## REQUEST
Copy the records below exactly as they stand. Leave out the pictures.

-- EXERCISE INPUT follows --

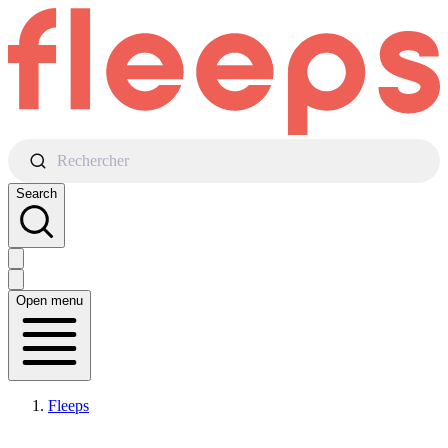
Rechercher
Search
Open menu
Fleeps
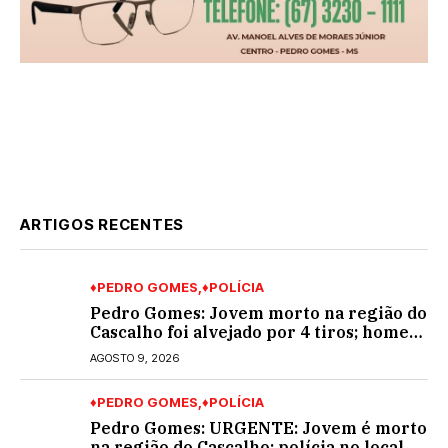
ARTIGOS RECENTES
♦PEDRO GOMES
♦POLÍCIA
Pedro Gomes: Jovem morto na região do
Cascalho foi alvejado por 4 tiros; homem
encapuzado
AGOSTO 9, 2026
♦PEDRO GOMES
♦POLÍCIA
Pedro Gomes: URGENTE: Jovem é morto
na região do Cascalho; polícia no local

-- EXERCISE INPUT concluded --

## WRITTEN REPLY
Rechercher
Search
Open menu
Fleeps
ARTIGOS RECENTES
♦PEDRO GOMES
♦POLÍCIA
Pedro Gomes: Jovem morto na região do
Cascalho foi alvejado por 4 tiros; homem
encapuzado
AGOSTO 9, 2026
♦PEDRO GOMES
♦POLÍCIA
Pedro Gomes: URGENTE: Jovem é morto
na região do Cascalho; polícia no local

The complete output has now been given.